Gerhart admits that he sent an email to state Sen. Cliff Branan urging the Oklahoma City Republican to schedule a hearing on legislation favored by Gerhart's activist conservative political group. Branan, the chairman of the Senate Energy, Telecommunication and Environment Committee, testified Tuesday that he felt threatened by the email that vowed to "dig into your past" and mentioned his family and associates.

The March 26, 2013, email said if Branan's committee didn't take up a bill to prohibit state organizations from following a United Nations plan to help cities and countries become more environmentally sustainable, "I will make sure you regret not doing it."

According to court documents, the email also said, "I will make you the laughing stock of the Senate if I don't hear that this bill will be heard and passed.

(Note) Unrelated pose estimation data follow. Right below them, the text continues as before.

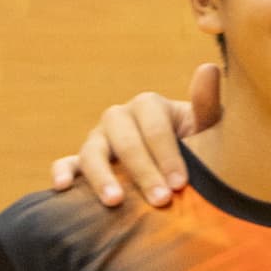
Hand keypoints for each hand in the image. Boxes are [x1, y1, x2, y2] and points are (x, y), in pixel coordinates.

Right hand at [45, 61, 219, 209]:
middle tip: (161, 200)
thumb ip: (206, 103)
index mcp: (149, 106)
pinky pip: (67, 163)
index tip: (180, 184)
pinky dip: (62, 172)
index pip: (154, 127)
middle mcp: (119, 118)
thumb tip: (208, 68)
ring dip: (102, 177)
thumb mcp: (208, 128)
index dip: (167, 155)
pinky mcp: (82, 162)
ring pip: (93, 152)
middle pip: (124, 141)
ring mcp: (99, 139)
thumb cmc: (201, 146)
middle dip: (143, 172)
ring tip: (115, 202)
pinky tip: (62, 187)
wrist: (187, 167)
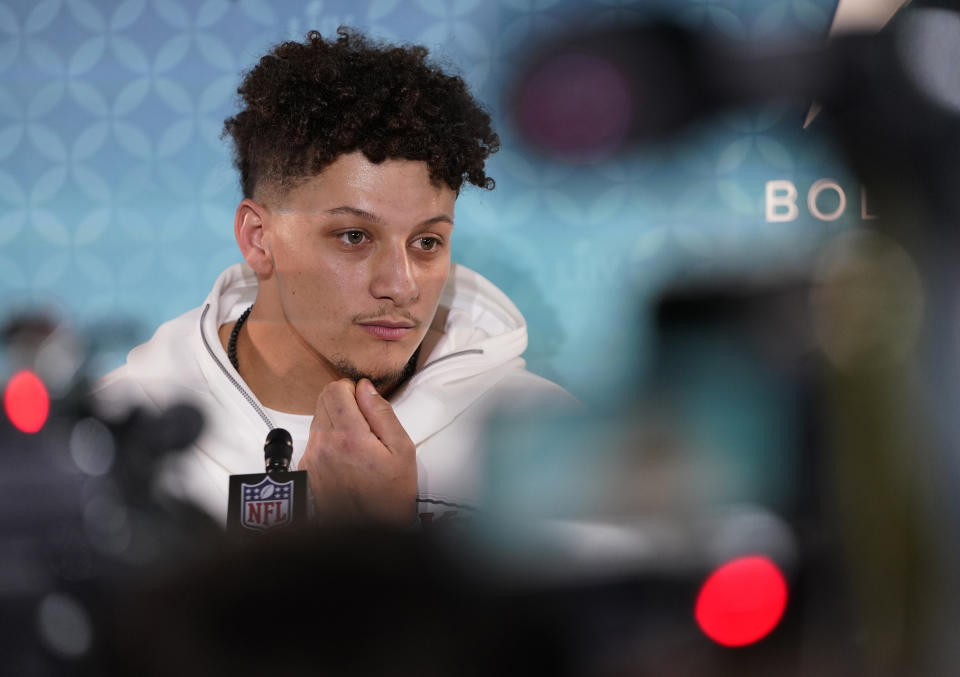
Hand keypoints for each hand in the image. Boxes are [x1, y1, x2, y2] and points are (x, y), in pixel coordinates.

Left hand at [299, 378, 416, 526]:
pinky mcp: (306, 470)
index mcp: (349, 436)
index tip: (364, 400)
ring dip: (335, 421)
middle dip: (343, 402)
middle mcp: (324, 445)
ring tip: (357, 443)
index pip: (335, 389)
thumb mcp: (401, 450)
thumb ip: (382, 413)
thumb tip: (366, 388)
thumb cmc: (390, 495)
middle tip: (364, 422)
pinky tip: (346, 457)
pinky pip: (313, 440)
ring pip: (317, 418)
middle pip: (322, 400)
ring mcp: (311, 458)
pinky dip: (327, 440)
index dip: (351, 389)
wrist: (370, 532)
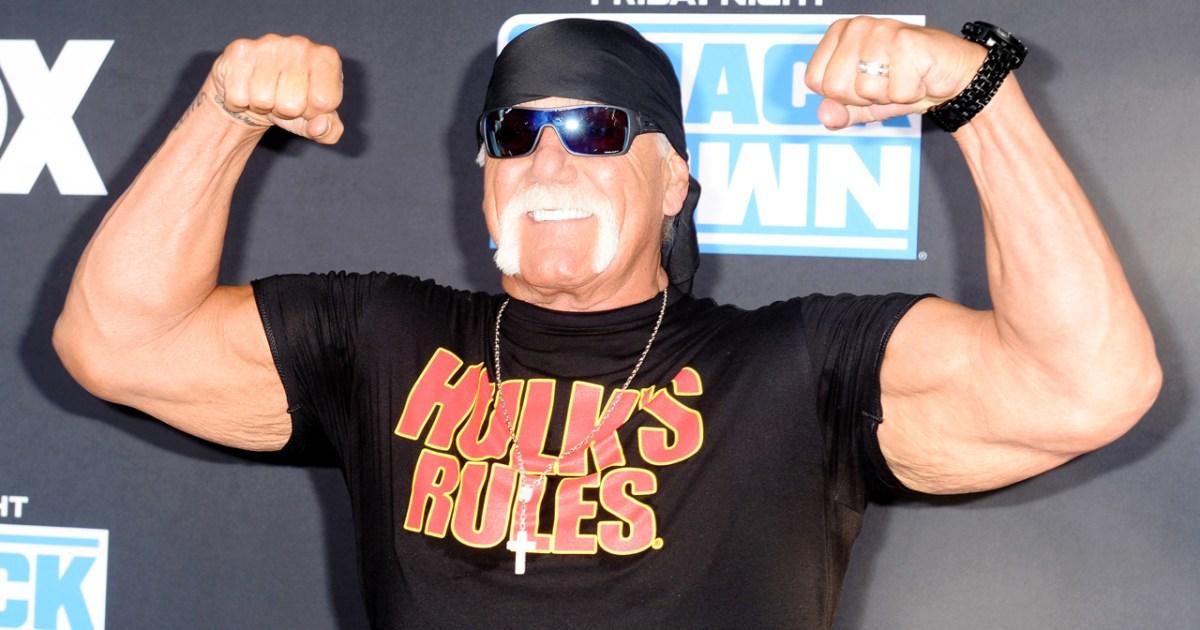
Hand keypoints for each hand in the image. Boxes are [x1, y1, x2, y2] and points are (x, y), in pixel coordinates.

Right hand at [206, 34, 343, 142]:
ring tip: (266, 94)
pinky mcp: (240, 50)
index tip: (307, 105)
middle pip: (292, 104)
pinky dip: (240, 102)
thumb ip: (329, 130)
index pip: (324, 102)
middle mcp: (301, 45)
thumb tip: (319, 128)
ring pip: (262, 99)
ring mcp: (269, 44)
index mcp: (327, 58)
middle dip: (285, 112)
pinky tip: (247, 89)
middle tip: (282, 100)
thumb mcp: (317, 122)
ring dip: (262, 106)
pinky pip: (238, 95)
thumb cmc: (294, 106)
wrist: (256, 91)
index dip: (312, 113)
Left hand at [804, 17, 986, 129]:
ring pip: (864, 90)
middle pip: (835, 86)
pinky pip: (895, 92)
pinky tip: (919, 78)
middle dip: (863, 98)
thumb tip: (826, 117)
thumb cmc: (907, 83)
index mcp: (839, 34)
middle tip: (887, 83)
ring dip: (888, 96)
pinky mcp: (907, 42)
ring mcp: (881, 31)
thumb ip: (840, 111)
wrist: (953, 78)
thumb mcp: (865, 103)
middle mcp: (857, 26)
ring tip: (904, 78)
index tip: (865, 84)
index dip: (841, 96)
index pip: (815, 80)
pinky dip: (910, 94)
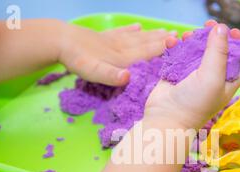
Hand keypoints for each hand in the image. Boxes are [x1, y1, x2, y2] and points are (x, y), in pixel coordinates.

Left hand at [58, 22, 174, 85]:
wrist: (59, 41)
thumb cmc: (77, 60)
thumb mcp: (93, 73)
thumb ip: (111, 76)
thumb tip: (129, 78)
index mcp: (122, 58)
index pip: (148, 53)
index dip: (164, 48)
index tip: (180, 43)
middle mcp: (121, 47)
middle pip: (146, 43)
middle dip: (163, 40)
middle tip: (180, 36)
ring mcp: (112, 40)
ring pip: (138, 37)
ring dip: (152, 35)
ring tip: (165, 31)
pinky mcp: (103, 37)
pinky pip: (122, 32)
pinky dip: (131, 29)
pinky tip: (138, 26)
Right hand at [145, 21, 239, 129]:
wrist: (166, 119)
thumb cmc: (194, 103)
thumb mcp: (212, 77)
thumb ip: (218, 51)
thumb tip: (221, 28)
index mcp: (229, 82)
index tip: (233, 33)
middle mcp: (214, 78)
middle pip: (220, 51)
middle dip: (214, 37)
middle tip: (207, 26)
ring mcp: (194, 76)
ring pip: (198, 51)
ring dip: (193, 40)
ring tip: (186, 36)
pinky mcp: (177, 74)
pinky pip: (179, 55)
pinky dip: (176, 47)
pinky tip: (172, 43)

We will dig into your past, yoru family, your associates, and once we start on you there will be no end to it."

Branan had refused to give the bill a hearing, saying the legislation was based on a "fringe conspiracy" alleging that the U.N. wanted to use its Agenda 21 plan to encroach on the private property rights of Americans.

Jurors began their deliberations shortly after noon on Wednesday, the third day of the trial, and delivered their verdict eight hours later.

First Assistant District Attorney Scott Rowland said he was "very pleased" with the jury's decision.

"I think they got it right," Rowland said. He said the nature of the white-collar crime probably made jurors reluctant to impose a prison sentence.

"I can understand why they wouldn't want to spend a prison bed on him," Rowland said. "I suspect the jury believes this will be a proper deterrent to him and others."

Gerhart said he believes the verdict "criminalizes free speech."

"The chilling effect on free speech will be enormous," Gerhart said. And although a prison sentence was not recommended, he is still a convicted felon, Gerhart said.

"I've lost my gun rights. I can't vote," he said. He said he plans to appeal his conviction.